▶ _Entries provided_
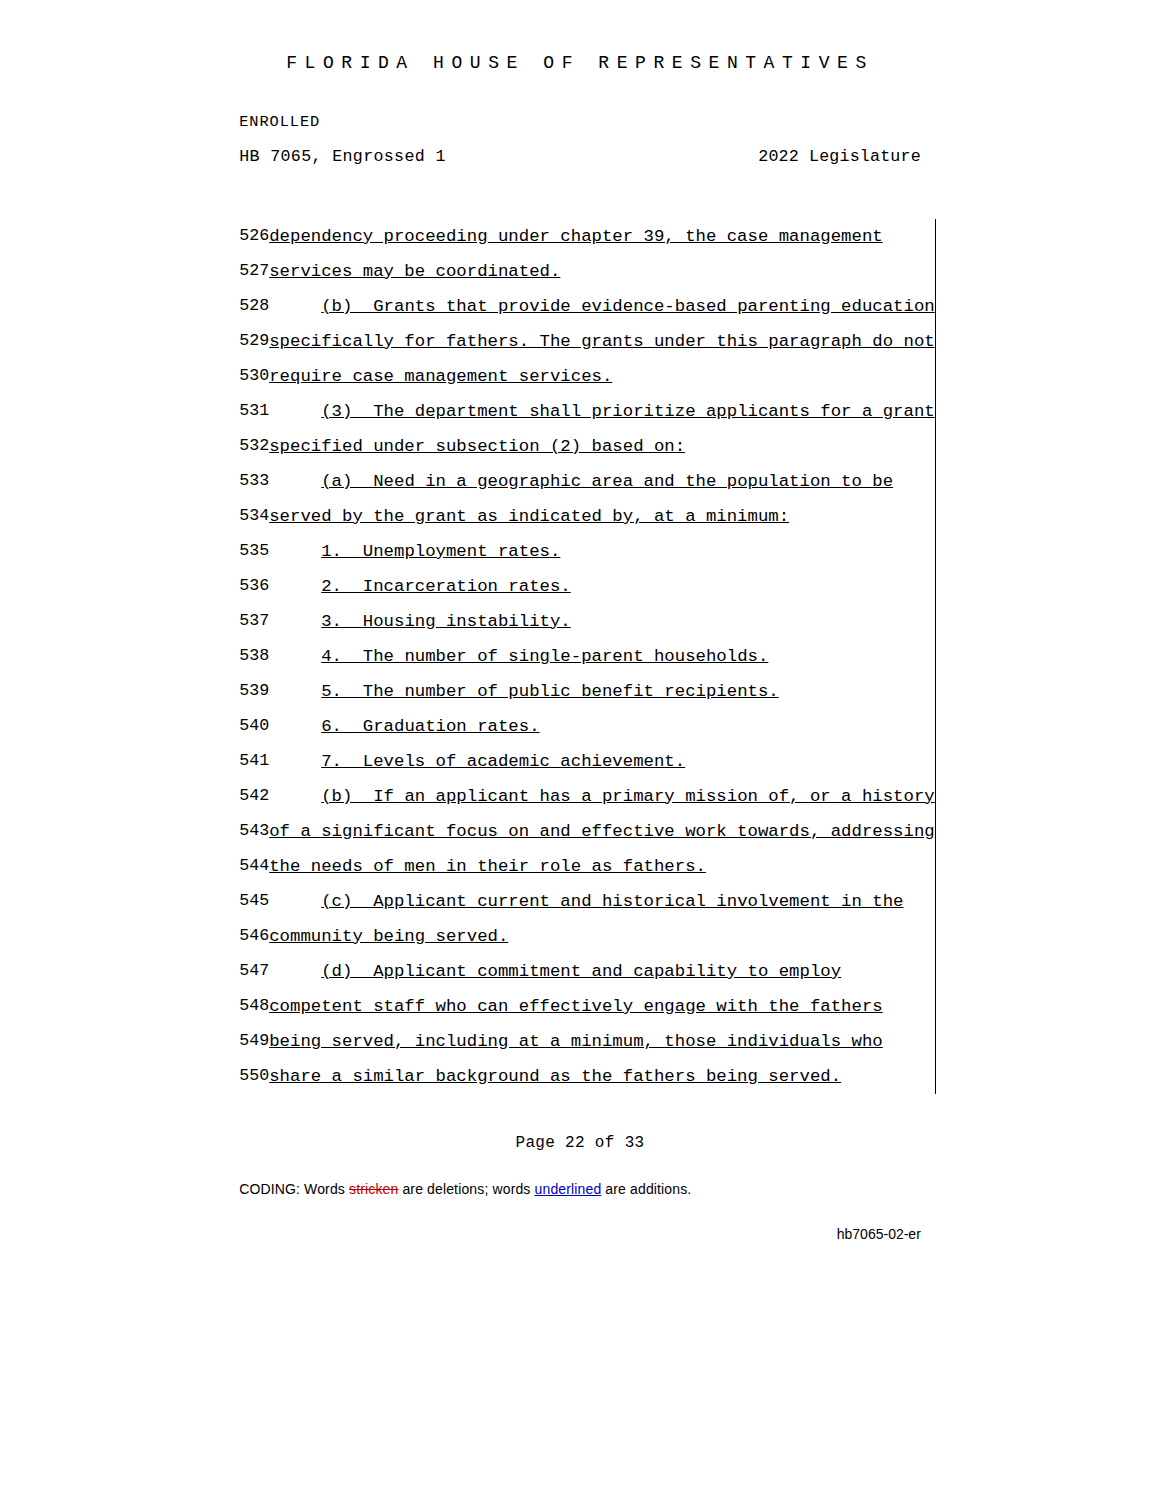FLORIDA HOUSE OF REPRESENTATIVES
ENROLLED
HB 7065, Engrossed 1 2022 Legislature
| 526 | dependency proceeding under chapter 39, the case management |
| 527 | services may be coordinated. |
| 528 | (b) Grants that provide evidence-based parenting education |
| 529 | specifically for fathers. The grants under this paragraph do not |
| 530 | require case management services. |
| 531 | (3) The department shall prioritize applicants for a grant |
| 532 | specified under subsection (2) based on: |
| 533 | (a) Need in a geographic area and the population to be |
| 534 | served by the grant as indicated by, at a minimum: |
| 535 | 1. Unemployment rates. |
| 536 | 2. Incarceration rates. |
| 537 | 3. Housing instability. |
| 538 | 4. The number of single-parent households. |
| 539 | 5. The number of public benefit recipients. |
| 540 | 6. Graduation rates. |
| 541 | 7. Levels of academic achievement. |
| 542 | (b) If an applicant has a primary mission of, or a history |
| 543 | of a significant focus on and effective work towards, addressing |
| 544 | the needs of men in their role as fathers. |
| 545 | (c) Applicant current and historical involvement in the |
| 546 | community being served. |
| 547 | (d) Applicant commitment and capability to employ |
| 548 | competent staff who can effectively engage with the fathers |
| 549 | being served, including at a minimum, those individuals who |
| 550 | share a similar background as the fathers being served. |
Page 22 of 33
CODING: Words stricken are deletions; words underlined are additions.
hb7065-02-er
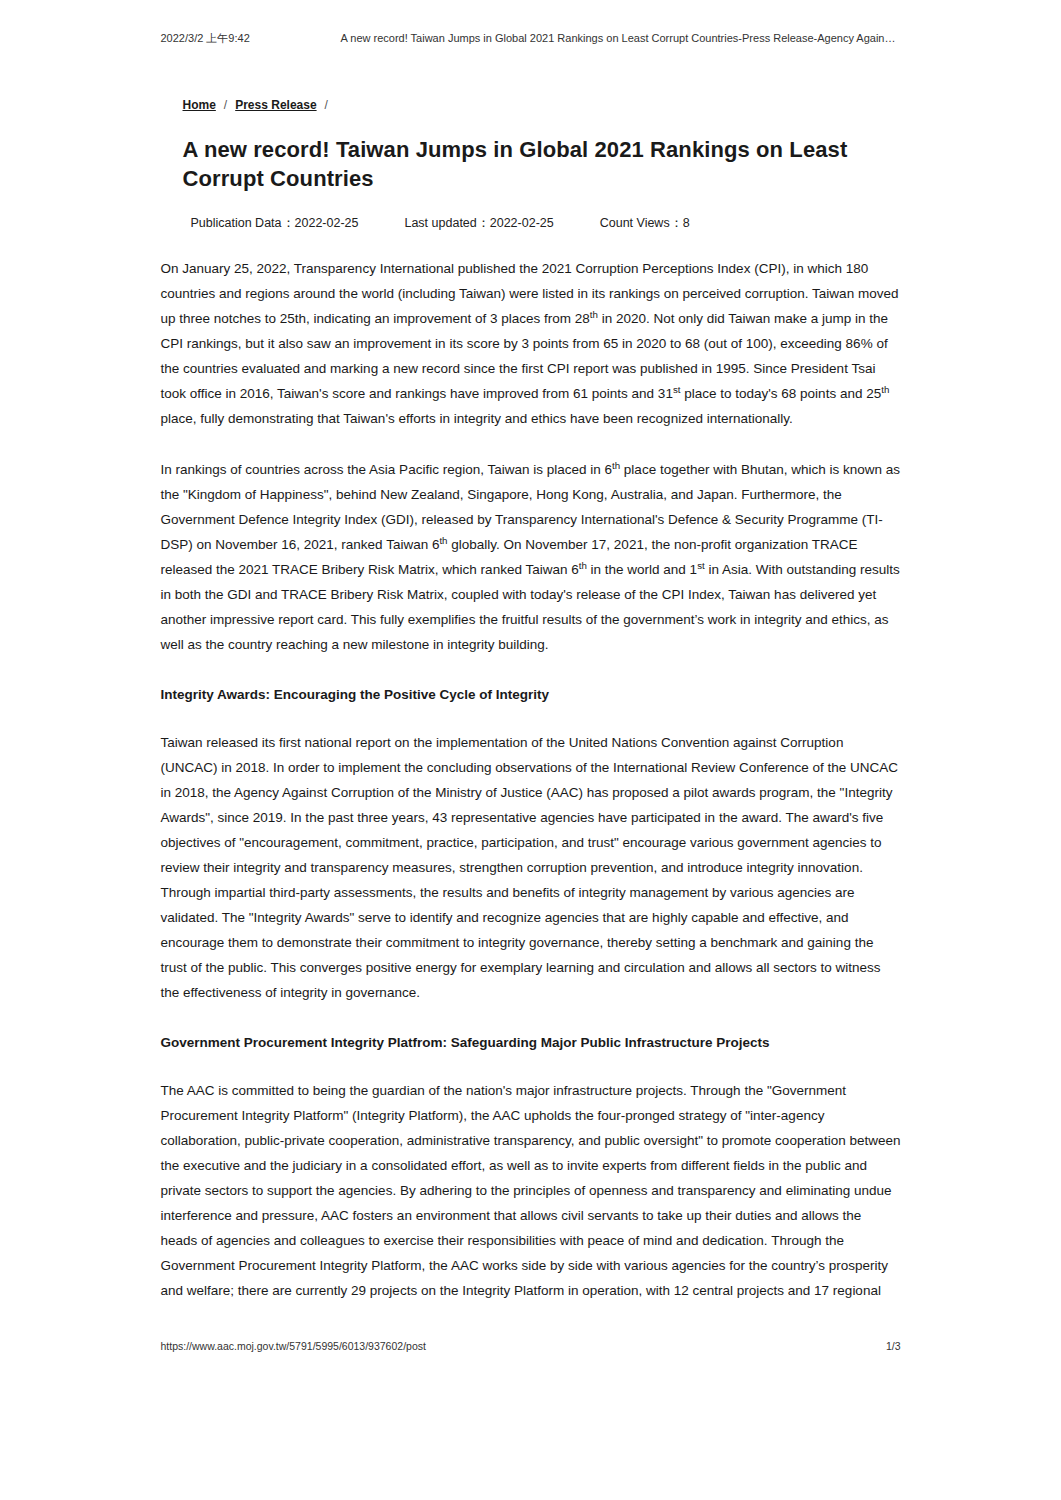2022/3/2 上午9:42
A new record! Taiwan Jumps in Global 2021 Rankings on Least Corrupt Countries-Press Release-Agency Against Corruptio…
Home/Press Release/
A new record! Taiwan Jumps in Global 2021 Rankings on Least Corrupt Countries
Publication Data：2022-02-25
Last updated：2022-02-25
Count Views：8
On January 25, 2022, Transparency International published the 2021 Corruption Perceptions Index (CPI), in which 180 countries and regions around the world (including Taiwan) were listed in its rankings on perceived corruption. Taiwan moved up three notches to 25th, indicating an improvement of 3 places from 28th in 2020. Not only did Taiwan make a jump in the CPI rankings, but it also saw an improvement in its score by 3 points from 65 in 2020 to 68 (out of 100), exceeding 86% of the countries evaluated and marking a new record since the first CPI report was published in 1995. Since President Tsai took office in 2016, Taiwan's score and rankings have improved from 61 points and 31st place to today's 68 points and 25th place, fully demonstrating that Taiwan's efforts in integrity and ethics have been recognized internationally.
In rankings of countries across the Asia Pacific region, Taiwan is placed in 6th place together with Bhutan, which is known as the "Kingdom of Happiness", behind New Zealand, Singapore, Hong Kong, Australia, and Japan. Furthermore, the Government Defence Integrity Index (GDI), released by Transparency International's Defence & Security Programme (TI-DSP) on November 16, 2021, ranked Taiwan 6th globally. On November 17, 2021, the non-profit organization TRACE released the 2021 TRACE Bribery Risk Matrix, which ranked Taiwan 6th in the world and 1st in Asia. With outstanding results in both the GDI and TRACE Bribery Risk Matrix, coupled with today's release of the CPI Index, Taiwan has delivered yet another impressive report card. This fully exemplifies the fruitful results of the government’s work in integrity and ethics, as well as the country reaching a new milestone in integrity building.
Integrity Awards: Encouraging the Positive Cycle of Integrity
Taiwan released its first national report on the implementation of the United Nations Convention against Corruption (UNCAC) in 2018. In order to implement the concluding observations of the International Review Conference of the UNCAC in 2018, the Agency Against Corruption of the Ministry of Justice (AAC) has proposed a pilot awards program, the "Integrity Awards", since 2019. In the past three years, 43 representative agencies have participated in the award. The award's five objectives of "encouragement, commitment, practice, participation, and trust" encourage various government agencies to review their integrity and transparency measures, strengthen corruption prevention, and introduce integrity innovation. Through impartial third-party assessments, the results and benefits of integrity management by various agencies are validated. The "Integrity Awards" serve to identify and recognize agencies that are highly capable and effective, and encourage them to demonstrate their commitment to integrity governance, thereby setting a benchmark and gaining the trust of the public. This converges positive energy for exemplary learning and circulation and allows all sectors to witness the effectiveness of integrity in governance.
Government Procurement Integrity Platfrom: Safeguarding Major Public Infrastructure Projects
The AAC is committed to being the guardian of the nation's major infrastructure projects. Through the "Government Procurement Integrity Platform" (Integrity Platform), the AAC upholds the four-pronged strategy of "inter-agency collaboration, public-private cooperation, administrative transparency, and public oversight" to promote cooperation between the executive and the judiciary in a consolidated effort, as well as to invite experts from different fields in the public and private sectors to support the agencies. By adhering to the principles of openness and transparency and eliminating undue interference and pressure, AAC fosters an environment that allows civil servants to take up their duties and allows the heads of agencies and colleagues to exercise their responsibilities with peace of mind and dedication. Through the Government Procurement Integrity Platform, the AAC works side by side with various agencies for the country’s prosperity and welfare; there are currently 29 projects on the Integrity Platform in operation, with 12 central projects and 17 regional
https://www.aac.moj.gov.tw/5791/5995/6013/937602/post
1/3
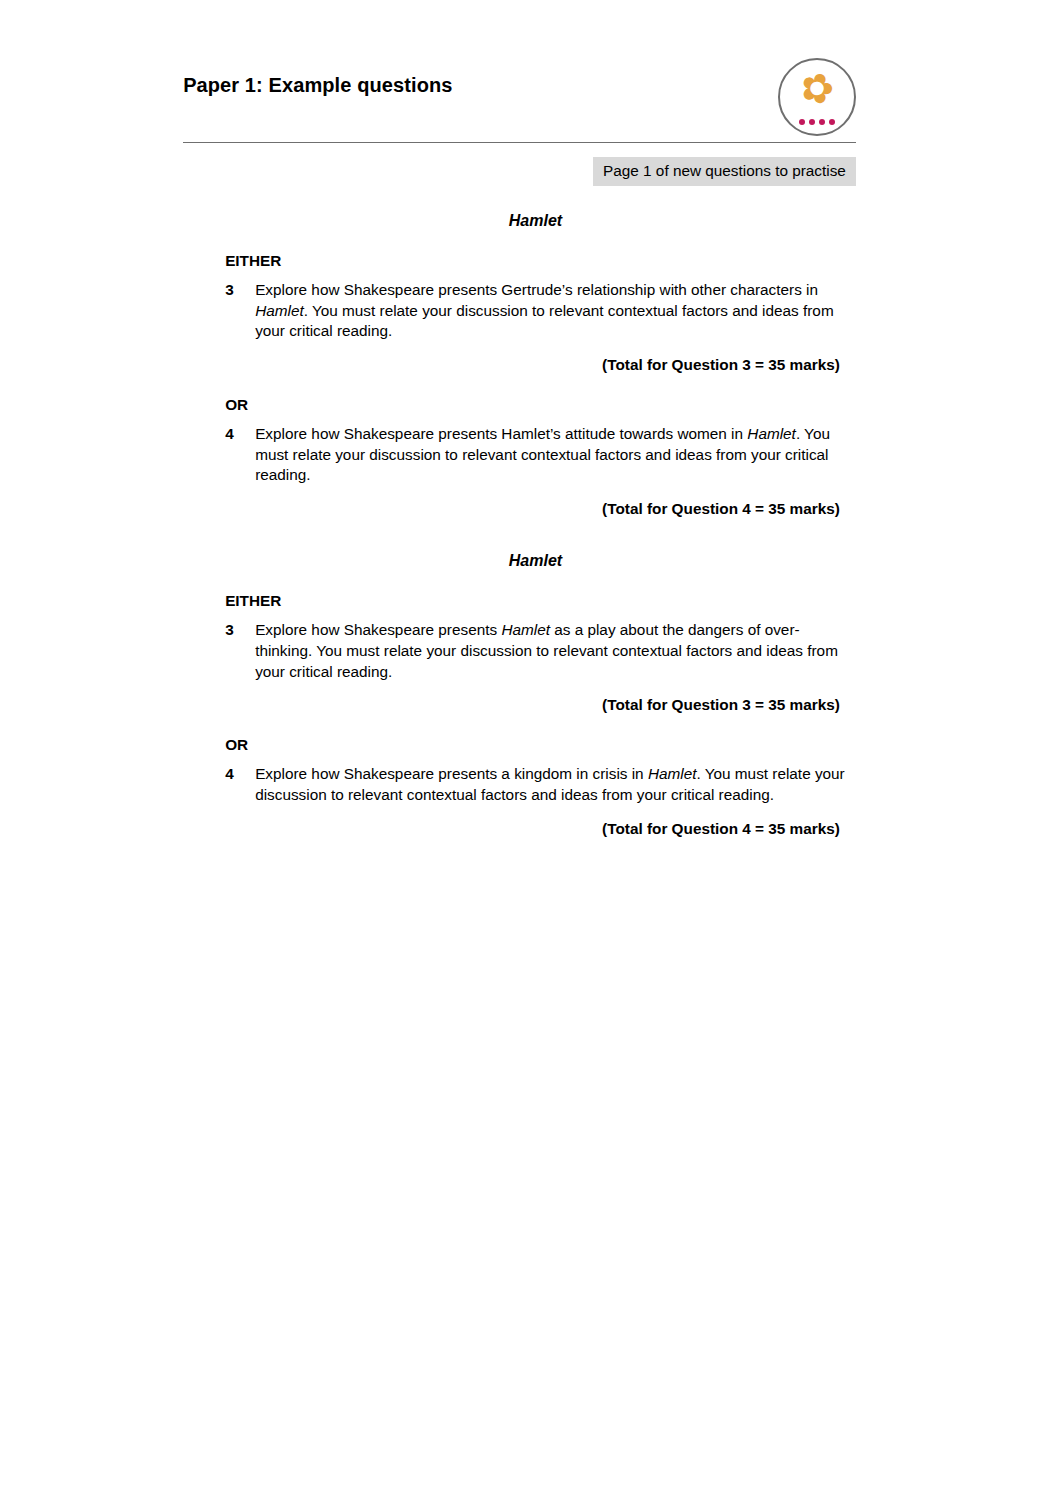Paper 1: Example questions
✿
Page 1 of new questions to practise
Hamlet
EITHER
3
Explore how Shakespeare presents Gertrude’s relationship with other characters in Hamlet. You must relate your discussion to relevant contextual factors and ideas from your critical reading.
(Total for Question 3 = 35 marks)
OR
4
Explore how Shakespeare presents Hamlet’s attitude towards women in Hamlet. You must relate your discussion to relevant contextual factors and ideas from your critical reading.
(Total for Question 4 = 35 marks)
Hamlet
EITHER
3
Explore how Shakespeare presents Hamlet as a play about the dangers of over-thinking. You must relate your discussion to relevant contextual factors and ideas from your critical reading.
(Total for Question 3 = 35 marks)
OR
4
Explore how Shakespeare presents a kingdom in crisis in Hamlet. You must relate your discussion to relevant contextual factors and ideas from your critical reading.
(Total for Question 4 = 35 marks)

▶ _What is required_
Without any of its pictures, the listing is to be repeated exactly as it stands.

▶ _Task response_
FLORIDA HOUSE OF REPRESENTATIVES
ENROLLED
HB 7065, Engrossed 1 2022 Legislature
| 526 | dependency proceeding under chapter 39, the case management |
| 527 | services may be coordinated. |
| 528 | (b) Grants that provide evidence-based parenting education |
| 529 | specifically for fathers. The grants under this paragraph do not |
| 530 | require case management services. |
| 531 | (3) The department shall prioritize applicants for a grant |
| 532 | specified under subsection (2) based on: |
| 533 | (a) Need in a geographic area and the population to be |
| 534 | served by the grant as indicated by, at a minimum: |
| 535 | 1. Unemployment rates. |
| 536 | 2. Incarceration rates. |
| 537 | 3. Housing instability. |
| 538 | 4. The number of single-parent households. |
| 539 | 5. The number of public benefit recipients. |
| 540 | 6. Graduation rates. |
| 541 | 7. Levels of academic achievement. |
| 542 | (b) If an applicant has a primary mission of, or a history |
| 543 | of a significant focus on and effective work towards, addressing |
| 544 | the needs of men in their role as fathers. |
| 545 | (c) Applicant current and historical involvement in the |
| 546 | community being served. |
| 547 | (d) Applicant commitment and capability to employ |
| 548 | competent staff who can effectively engage with the fathers |
| 549 | being served, including at a minimum, those individuals who |
| 550 | share a similar background as the fathers being served. |
Page 22 of 33
CODING: Words stricken are deletions; words underlined are additions.
hb7065-02-er
2022/3/2 上午9:42
A new record! Taiwan Jumps in Global 2021 Rankings on Least Corrupt Countries-Press Release-Agency Against Corruptio…
Home/Press Release/
A new record! Taiwan Jumps in Global 2021 Rankings on Least Corrupt Countries
Publication Data：2022-02-25
Last updated：2022-02-25
Count Views：8
On January 25, 2022, Transparency International published the 2021 Corruption Perceptions Index (CPI), in which 180 countries and regions around the world (including Taiwan) were listed in its rankings on perceived corruption. Taiwan moved up three notches to 25th, indicating an improvement of 3 places from 28th in 2020. Not only did Taiwan make a jump in the CPI rankings, but it also saw an improvement in its score by 3 points from 65 in 2020 to 68 (out of 100), exceeding 86% of the countries evaluated and marking a new record since the first CPI report was published in 1995. Since President Tsai took office in 2016, Taiwan's score and rankings have improved from 61 points and 31st place to today's 68 points and 25th place, fully demonstrating that Taiwan's efforts in integrity and ethics have been recognized internationally.
In rankings of countries across the Asia Pacific region, Taiwan is placed in 6th place together with Bhutan, which is known as the "Kingdom of Happiness", behind New Zealand, Singapore, Hong Kong, Australia, and Japan. Furthermore, the Government Defence Integrity Index (GDI), released by Transparency International's Defence & Security Programme (TI-DSP) on November 16, 2021, ranked Taiwan 6th globally. On November 17, 2021, the non-profit organization TRACE released the 2021 TRACE Bribery Risk Matrix, which ranked Taiwan 6th in the world and 1st in Asia. With outstanding results in both the GDI and TRACE Bribery Risk Matrix, coupled with today's release of the CPI Index, Taiwan has delivered yet another impressive report card. This fully exemplifies the fruitful results of the government’s work in integrity and ethics, as well as the country reaching a new milestone in integrity building.
Integrity Awards: Encouraging the Positive Cycle of Integrity
Taiwan released its first national report on the implementation of the United Nations Convention against Corruption (UNCAC) in 2018. In order to implement the concluding observations of the International Review Conference of the UNCAC in 2018, the Agency Against Corruption of the Ministry of Justice (AAC) has proposed a pilot awards program, the "Integrity Awards", since 2019. In the past three years, 43 representative agencies have participated in the award. The award's five objectives of "encouragement, commitment, practice, participation, and trust" encourage various government agencies to review their integrity and transparency measures, strengthen corruption prevention, and introduce integrity innovation. Through impartial third-party assessments, the results and benefits of integrity management by various agencies are validated. The "Integrity Awards" serve to identify and recognize agencies that are highly capable and effective, and encourage them to demonstrate their commitment to integrity governance, thereby setting a benchmark and gaining the trust of the public. This converges positive energy for exemplary learning and circulation and allows all sectors to witness the effectiveness of integrity in governance.
Government Procurement Integrity Platfrom: Safeguarding Major Public Infrastructure Projects
The AAC is committed to being the guardian of the nation's major infrastructure projects. Through the "Government Procurement Integrity Platform" (Integrity Platform), the AAC upholds the four-pronged strategy of "inter-agency collaboration, public-private cooperation, administrative transparency, and public oversight" to promote cooperation between the executive and the judiciary in a consolidated effort, as well as to invite experts from different fields in the public and private sectors to support the agencies. By adhering to the principles of openness and transparency and eliminating undue interference and pressure, AAC fosters an environment that allows civil servants to take up their duties and allows the heads of agencies and colleagues to exercise their responsibilities with peace of mind and dedication. Through the Government Procurement Integrity Platform, the AAC works side by side with various agencies for the country’s prosperity and welfare; there are currently 29 projects on the Integrity Platform in operation, with 12 central projects and 17 regional
https://www.aac.moj.gov.tw/5791/5995/6013/937602/post
1/3
Paper 1: Example questions
✿
Page 1 of new questions to practise
Hamlet
EITHER
3
Explore how Shakespeare presents Gertrude’s relationship with other characters in Hamlet. You must relate your discussion to relevant contextual factors and ideas from your critical reading.
(Total for Question 3 = 35 marks)
OR
4
Explore how Shakespeare presents Hamlet’s attitude towards women in Hamlet. You must relate your discussion to relevant contextual factors and ideas from your critical reading.
(Total for Question 4 = 35 marks)
Hamlet
EITHER
3
Explore how Shakespeare presents Hamlet as a play about the dangers of over-thinking. You must relate your discussion to relevant contextual factors and ideas from your critical reading.
(Total for Question 3 = 35 marks)
OR
4
Explore how Shakespeare presents a kingdom in crisis in Hamlet. You must relate your discussion to relevant contextual factors and ideas from your critical reading.
(Total for Question 4 = 35 marks)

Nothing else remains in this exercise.